— START OF PASSAGE PROVIDED —

Before a sold-out crowd at a recent
Neil Diamond concert in Atlanta, the young man sitting behind me stood up,
pounded on the back of my seat and screamed his loudest, "Neil Diamond, I
love you!" After the very short one sentence conversation I had with him,
he sat down and was a nice young man the rest of the evening. Yet, had I
the privilege to listen to Robert Burns, I would probably have expressed
the same sentiment. Can you imagine such an event where you and I were the
guests of Robert Burns? I doubt anyone would have been successful in
getting me to be quiet, except the usher who would have shown me out the
door! I love Robert Burns, passionately! Almost as much as Sir Walter
Scott. More than Robert Louis Stevenson. The jury is still out on Nigel
Tranter.
Let me introduce you to a relatively
new Burnsian friend of mine, Thomas Keith. We met on the Internet while
bidding for a Burns family photograph. He won; I lost. I emailed him and
asked if I could buy the Burns piece if he ever wanted to sell it. He
replied he doubted he ever would. In the mail a few weeks later, I
received several copies of the photograph suitable for framing. That’s
Thomas Keith! We have stayed in touch since then. I went to hear him speak
at Emory University last summer when he was a speaker at the Burns World
Federation Symposium.
Thomas Keith has just privately
published the above titled book on Robert Burns. This little 196- page
bedside companion is fast becoming a favorite of mine. There are several
reasons but primarily it is the extensive translation in the right margin
of the "auld Scotch" dialect Burns used. This is a great help to every
Burns reader, old and new alike. Now, all of us, not just the Burnsian
scholars, can read these poems and songs of Scotland’s Bard without a
Scottish dictionary and, more importantly, understand them! Others have
used this method in the past but not as extensively as Keith. Other
authors sometimes translate the Scots words, usually found in the back of
the book. Thus, one is constantly turning to the back of the book to find
the translation of the "auld Scotch" words of Burns. For the new reader of
Burns, no matter how well intended, people sometimes get tired of that
exercise, hopelessly give up and return the Burns book to the library
shelf where it is sentenced to life without parole. It is akin to watching
a foreign film with subtitles at the bottom of the screen.

— END OF PASSAGE PROVIDED —

TASK: In the review of the Robert Burns book, how did the writer first meet Thomas Keith? The lines that come next have nothing to do with this.

— START OF STORED RECORDS —

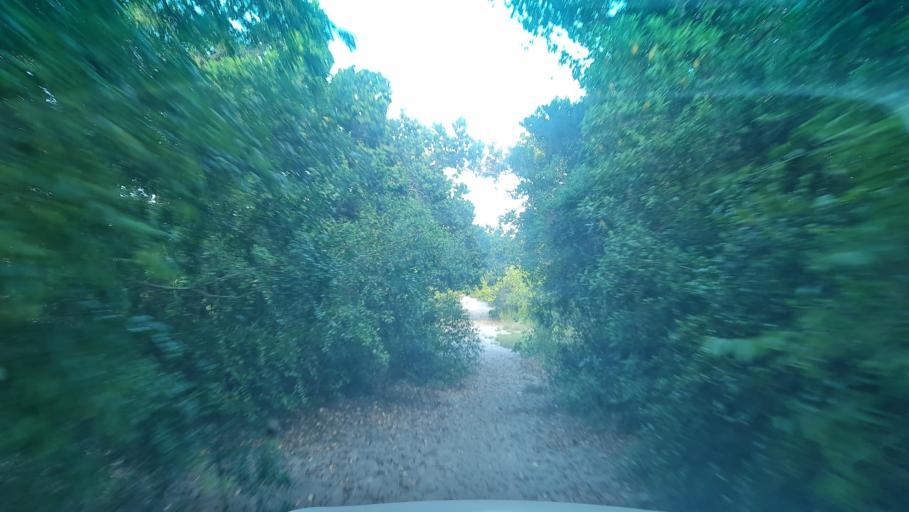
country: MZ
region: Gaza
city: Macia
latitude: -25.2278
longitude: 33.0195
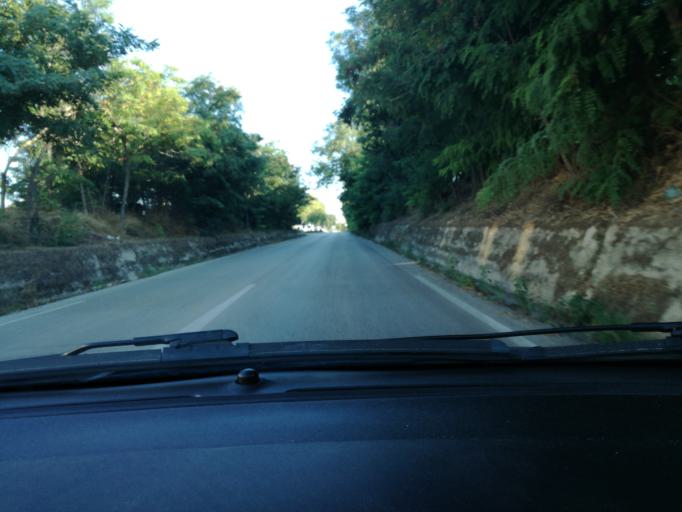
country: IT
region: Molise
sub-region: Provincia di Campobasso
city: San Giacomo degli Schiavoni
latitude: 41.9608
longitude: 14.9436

— END OF STORED RECORDS —

FULL ANSWER: They met on the Internet while bidding for a Burns family photograph.